Obviously, the relation

$$\begin{aligned} \mathbb {E}\left( \varTheta ^{n-1}\exp \left( -\varTheta s_{n-1}(t)\right) \right) =(-1)^{n-1}\left( \varphi ^{-1}(s)\right) ^{\left( n-1\right) }\bigr |_{s=s_{n-1}(t)} \end{aligned}$$

now yields (9).

Popular Archimedean copulas such as the Gumbel and Clayton copulas can be derived from the construction (2)–(4) [see Marshall and Olkin 1988]. Remarks 1, 2, 3 below are devoted to the numerical computation of (9).

Remark 1

If we simulate N times \(n-1\) independent variables \(U_{i}^{j}=u_{i}^{j}\) for \(i=1,\ldots ,n-1\) and \(j=1,\ldots ,N\) from the distribution of density \(f_{i+1}\), then MC calculation of (9) yields

$$\begin{aligned} \begin{aligned} \mathbb {P}\left( S_{n}\le t\right)&\approx \frac{1}{N}\sum _{j=1}^{N}H_{n} \left( \sum _{i=1}^{n-1}\varphi \left( F_{i+1}\left( u_{i}^{j}\right) \right) +\varphi \left( F_{1}\left( t-\sum _{i=1}^{n-1}u_{i}^{j}\right) \right) \right) \\&\quad \times \prod _{i=1}^{n-1}\varphi ^{^{\prime }}\left( F_{i+1}\left( u_{i}^{j}\right) \right) \text {,} \end{aligned} \end{aligned}$$

where \(H_{n}\left( x\right) =\left( \varphi ^{-1}(s)\right) ^{\left( n-1\right) }|_{s=x}\).

Observe that, for the case of the Clayton copula, the probability \(\mathbb {P} \left( S_{n}\le t\right) \) is given by the following simple formula.

□ □ □

# Tasks
**A)** Repeat word for word the part of the copula text starting at "Popular Archimedean copulas" and ending at "computation of (9).".
**B)** In the copula text above, which two popular Archimedean copulas are named as derivable from the construction (2)–(4)?

□ □ □

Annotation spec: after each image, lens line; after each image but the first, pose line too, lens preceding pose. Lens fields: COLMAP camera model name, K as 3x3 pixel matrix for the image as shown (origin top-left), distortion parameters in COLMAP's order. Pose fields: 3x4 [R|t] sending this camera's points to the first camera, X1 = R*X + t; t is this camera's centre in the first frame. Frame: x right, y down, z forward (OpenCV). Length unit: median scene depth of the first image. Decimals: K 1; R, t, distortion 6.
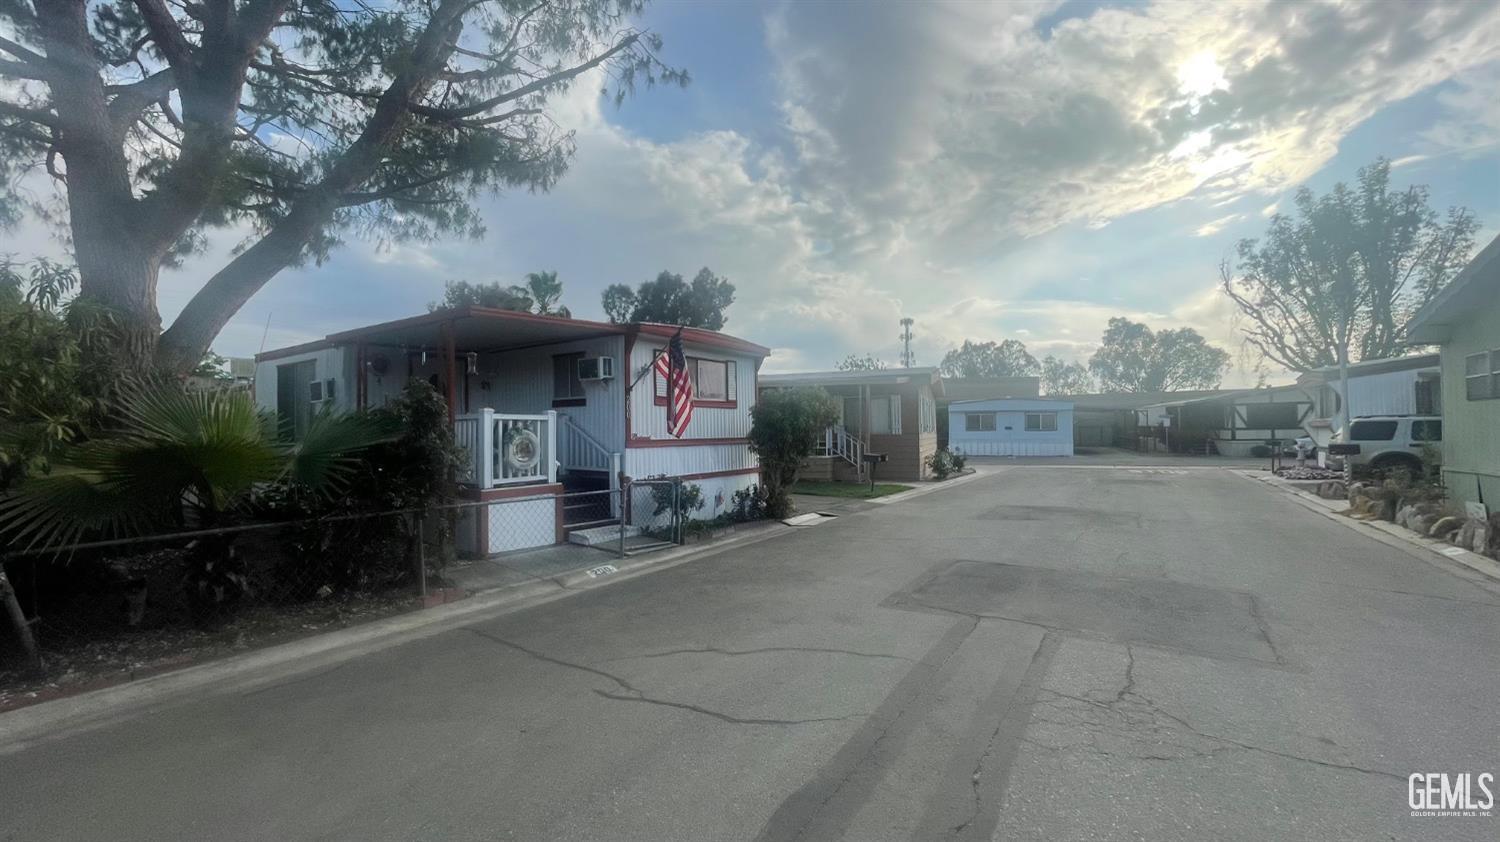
lens RADIAL K [[601.0, 0, 742.4], [0, 601.0, 423.4], [0, 0, 1]] dist [0.000248, -0.000153]
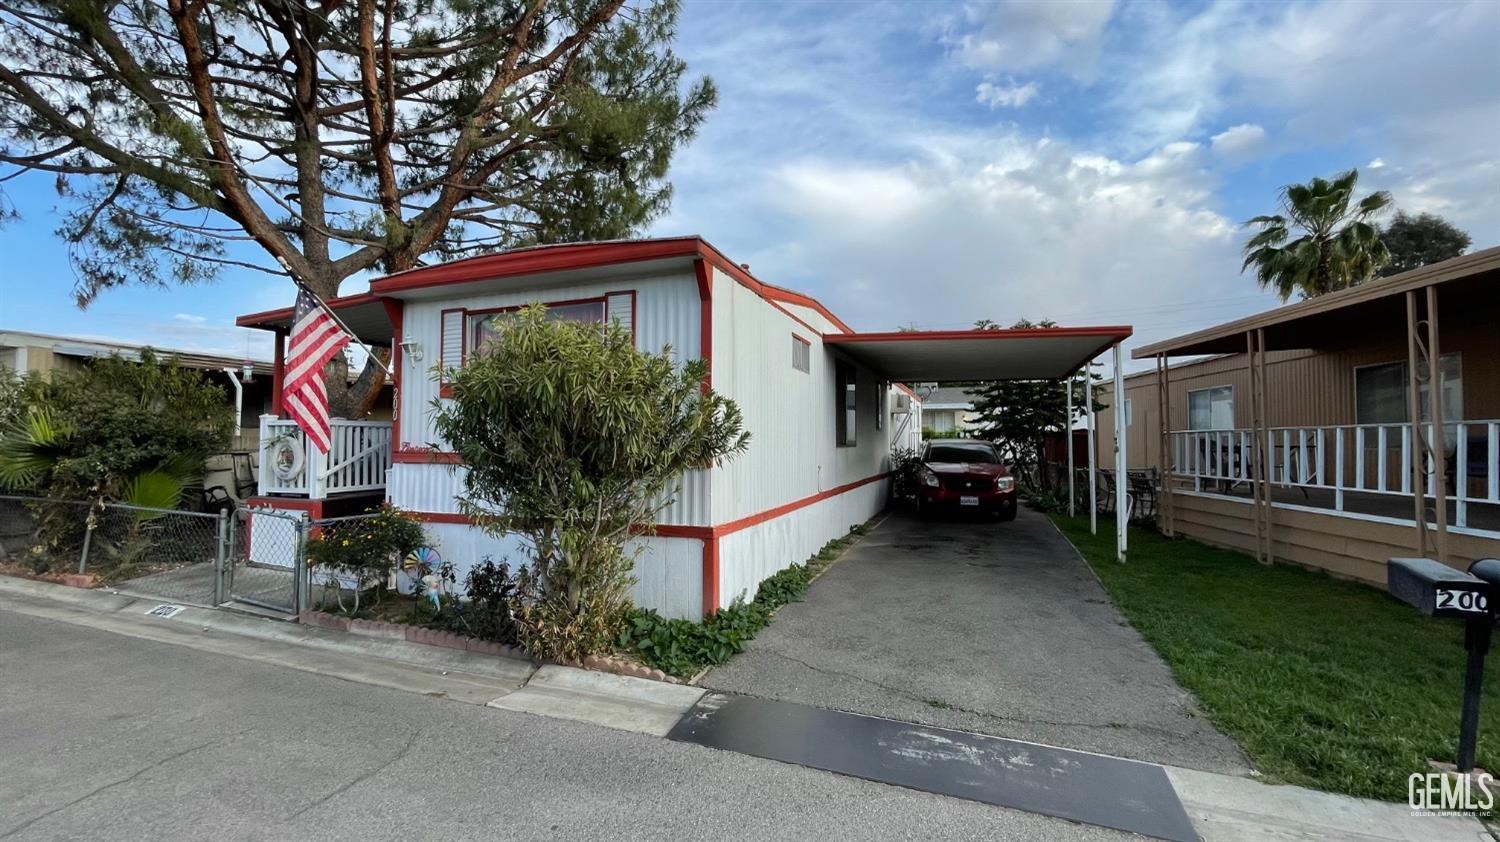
lens RADIAL K [[601.0, 0, 742.4], [0, 601.0, 423.4], [0, 0, 1]] dist [0.000248, -0.000153]
pose [[0.230182, -0.014259, -0.973043, 0.550859], [0.008695, 0.999883, -0.012596, 0.007426], [0.973109, -0.005561, 0.230279, 1.171998]]
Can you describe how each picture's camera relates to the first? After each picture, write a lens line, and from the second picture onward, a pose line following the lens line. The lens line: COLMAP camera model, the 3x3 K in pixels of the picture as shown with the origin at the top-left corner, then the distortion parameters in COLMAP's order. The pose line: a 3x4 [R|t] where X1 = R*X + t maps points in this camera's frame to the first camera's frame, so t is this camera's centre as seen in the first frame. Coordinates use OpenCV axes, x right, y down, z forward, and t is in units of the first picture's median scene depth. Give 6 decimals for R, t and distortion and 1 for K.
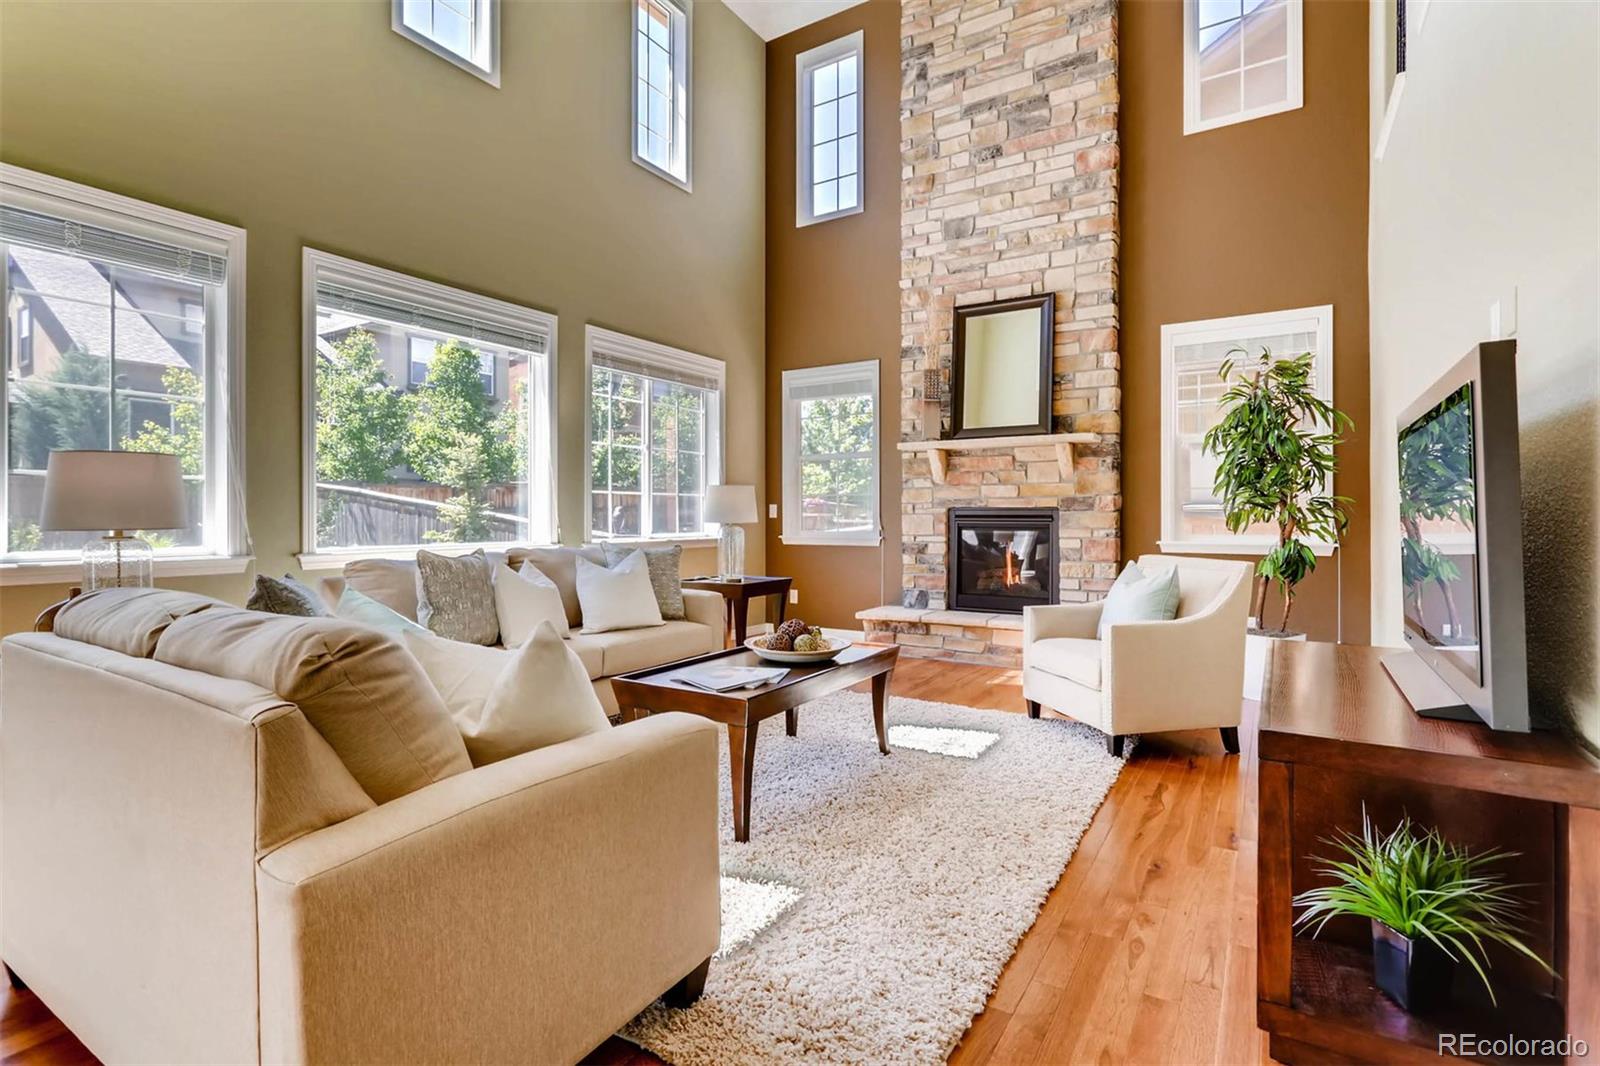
lens RADIAL K [[773.0, 0, 794.7], [0, 773.0, 512.0], [0, 0, 1]] dist [-0.005563, -0.000988]
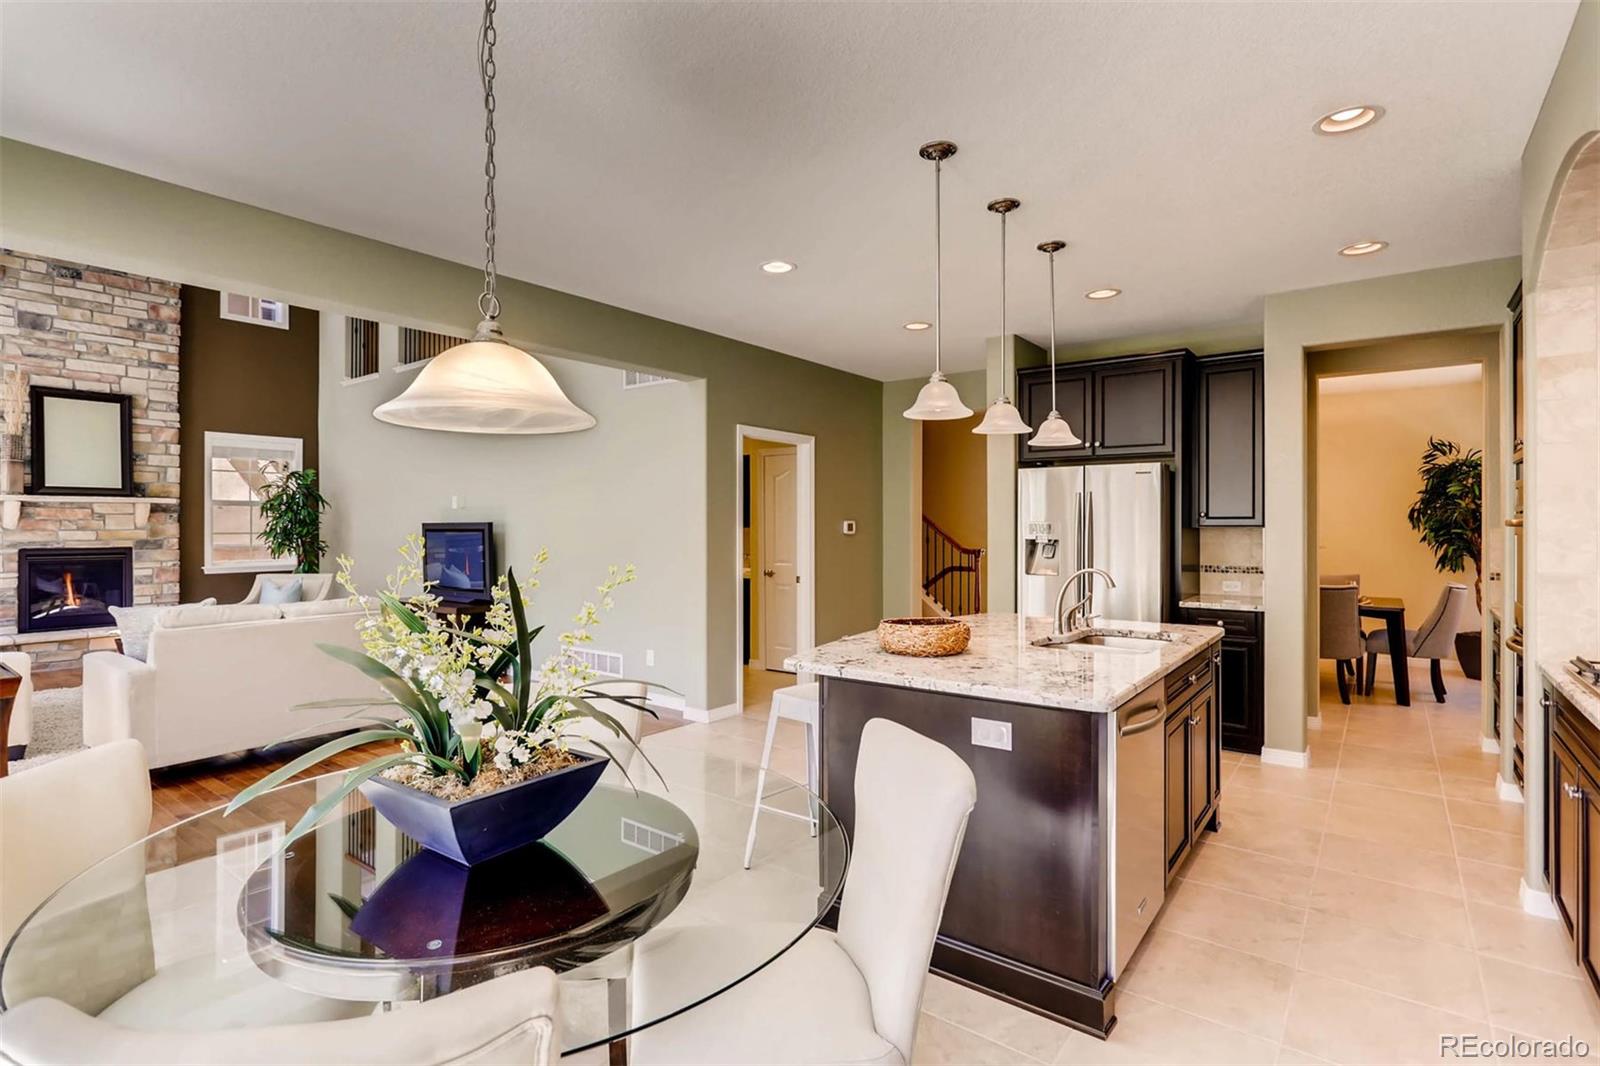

□ □ □

# Solution list
**A)**
Popular Archimedean copulas such as the Gumbel and Clayton copulas can be derived from the construction (2)–(4) [see Marshall and Olkin 1988]. Remarks 1, 2, 3 below are devoted to the numerical computation of (9).

**B)** The Gumbel and Clayton copulas.